Work required: What lines of the material below hold the string "które"? Copy them out.

Exercise material:
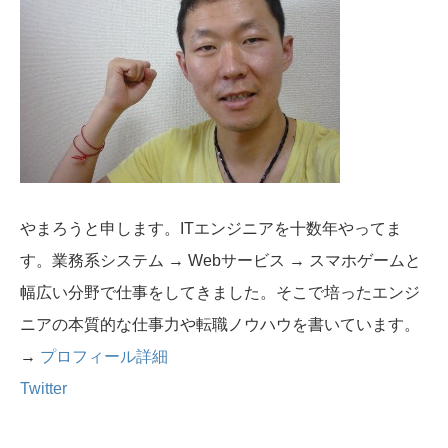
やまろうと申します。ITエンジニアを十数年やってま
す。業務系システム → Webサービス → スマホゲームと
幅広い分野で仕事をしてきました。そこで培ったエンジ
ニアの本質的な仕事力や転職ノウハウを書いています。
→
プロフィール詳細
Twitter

==

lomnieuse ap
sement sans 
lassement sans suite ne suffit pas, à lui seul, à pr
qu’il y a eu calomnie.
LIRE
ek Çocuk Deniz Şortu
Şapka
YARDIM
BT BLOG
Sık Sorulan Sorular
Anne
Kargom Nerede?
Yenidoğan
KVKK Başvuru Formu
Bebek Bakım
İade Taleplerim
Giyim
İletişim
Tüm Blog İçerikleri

---

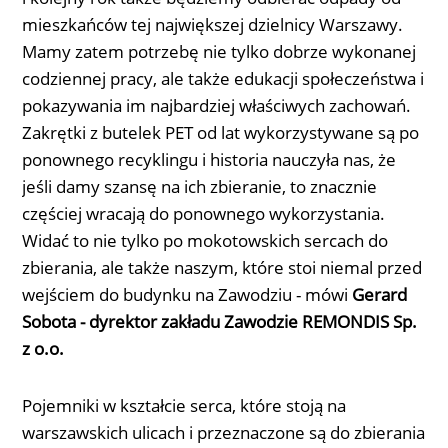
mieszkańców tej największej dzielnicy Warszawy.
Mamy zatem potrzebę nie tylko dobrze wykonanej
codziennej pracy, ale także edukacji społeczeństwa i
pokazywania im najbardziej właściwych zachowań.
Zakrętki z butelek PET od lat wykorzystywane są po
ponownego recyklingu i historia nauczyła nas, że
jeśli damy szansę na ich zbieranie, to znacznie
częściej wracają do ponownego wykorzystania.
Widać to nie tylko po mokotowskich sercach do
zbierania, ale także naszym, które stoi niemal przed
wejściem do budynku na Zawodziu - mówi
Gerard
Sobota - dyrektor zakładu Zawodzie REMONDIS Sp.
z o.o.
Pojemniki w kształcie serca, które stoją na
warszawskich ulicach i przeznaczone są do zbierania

Result for this task:
zbierania, ale także naszym, które stoi niemal przed
Pojemniki w kształcie serca, które stoją na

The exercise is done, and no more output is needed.